**Belge bölümü:**

Yatırım tahkimi, küresel ekonomide istikrar ve öngörülebilirlik sağlayan bir köprü görevi görmekte. Çok uluslu şirketlerin yatırımları, gelişmekte olan ülkelere sermaye akışı sağlarken, bu yatırımların korunması ekonomik büyümeyi destekledi. 2023’te küresel doğrudan yabancı yatırım (FDI) akışları 1,3 trilyon doları aşarken, yatırım tahkimi bu akışların güvenliğini temin eden bir mekanizma olarak öne çıkıyordu.
Tahkimin küresel ekonomideki önemi şu unsurlara dayanmaktadır;
(i)Yatırımcı güveni: Tahkim, yatırımcıların siyasi riskler, kamulaştırma veya sözleşme ihlalleri gibi tehditlere karşı korunmasını sağlar. Örneğin, 2011 Arap Baharı sırasında Libya’daki projelerin askıya alınması, Türk şirketlerinin tahkim yoluyla tazminat almasını mümkün kıldı.
(ii)Ekonomik istikrar: Tahkim, devletler ile yatırımcılar arasında adil bir denge kurarak ekonomik istikrarı destekler. Devletlerin keyfi müdahalelerini sınırlandırırken, yatırımcıların haklarını korur.
(iii)Hızlı çözüm: Yerel mahkemelere kıyasla tahkim, uyuşmazlıkları daha hızlı çözer. ICSID davalarının ortalama çözüm süresi 3-4 yıl iken, yerel mahkemelerde bu süre 10 yılı aşabilir
(iv)Küresel sermaye akışı: Tahkim, gelişmekte olan ülkelere sermaye çekmek için teşvik edici politikaların bir tamamlayıcısıdır. Türkiye, bu avantajı kullanarak 2023’te 10,6 milyar dolar FDI çekti.
Türkiye’nin yatırım tahkimi karnesi: Savunma ve hücum
Türkiye hukuk pratiğinde ICSID nezdinde ülkemiz aleyhine açılan 19 davada etkileyici bir performans sergiledi. Bu davaların 11’i Türkiye lehine sonuçlandı, üçü yatırımcı lehine karar bağlandı, ikisi sulh yoluyla kapandı ve üçü devam ediyor. LSE master’lı hukukçu Tolga Bayrak’ın “Türkiye’nin Yatırım Tahkimi Karnesi” başlıklı makalesi bu konuda iyi bir referans.

**Görev tanımı:** Yatırım tahkimi metninde "Tahkimin küresel ekonomideki" ile başlayıp "almasını mümkün kıldı." ile biten bölümü olduğu gibi yazın. Sonraki satırlara ihtiyacınız yok.

**Gösterilen malzeme:**
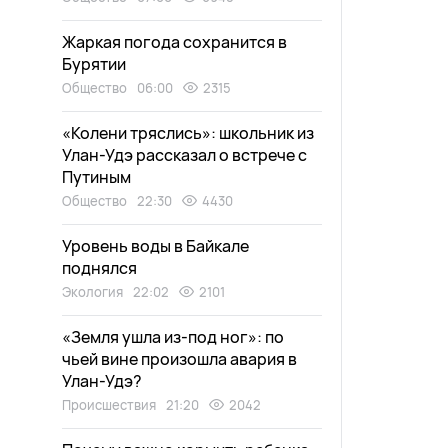
Жаркая погода сохранится в
Бурятии
Общество
06:00
2315
«Колени тряслись»: школьник из
Улан-Удэ рассказал о встрече с
Путиным
Общество
22:30
4430
Уровень воды в Байкале
поднялся
Экология
22:02
2101
«Земля ушла из-под ног»: по
чьей вине произошла авария в
Улан-Удэ?
Происшествия
21:20
2042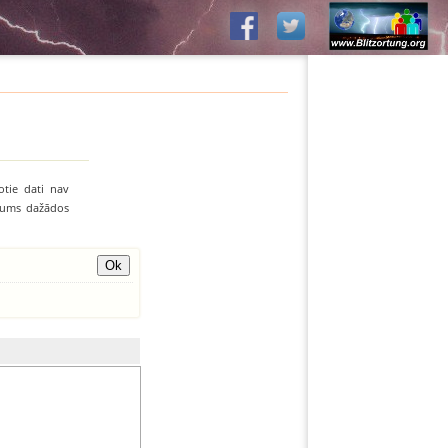
otie dati nav
līvums dažādos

**Alıştırma çözümü:**
Tahkimin küresel ekonomideki önemi şu unsurlara dayanmaktadır;
(i)Yatırımcı güveni: Tahkim, yatırımcıların siyasi riskler, kamulaştırma veya sözleşme ihlalleri gibi tehditlere karşı korunmasını sağlar. Örneğin, 2011 Arap Baharı sırasında Libya’daki projelerin askıya alınması, Türk şirketlerinin tahkim yoluyla tazminat almasını mümkün kıldı.